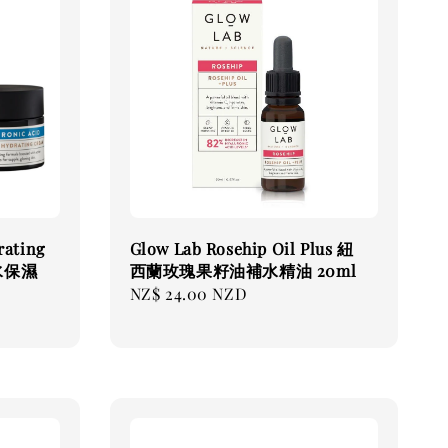
rating
Glow Lab Rosehip Oil Plus 紐
水保濕
西蘭玫瑰果籽油補水精油 20ml
Regular
NZ$ 24.00 NZD
price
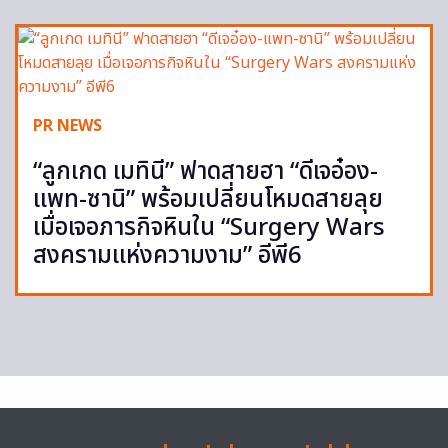
PR NEWS
“ลูกเกด เมทินี” ฟาดสายฮา “ดีเจอ๋อง-
แพท-ซานิ” พร้อมเปลี่ยนโหมดสายลุย
เมื่อเจอภารกิจหินใน “Surgery Wars
สงครามแห่งความงาม” อีพี6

- **TASK BRIEF**
I'd like the entries above repeated exactly, but without any of their pictures.

- **EXERCISE RESULT**
rating
Glow Lab Rosehip Oil Plus 紐
水保濕
西蘭玫瑰果籽油補水精油 20ml
Regular
NZ$ 24.00 NZD
price
PR NEWS
“ลูกเกด เมทินี” ฟาดสายฮา “ดีเจอ๋อง-
แพท-ซานิ” พร้อมเปลี่ยนโหมดสายลุย
เมื่อเจอภารกิจหินใน “Surgery Wars
สงครามแห่งความงาม” อีพี6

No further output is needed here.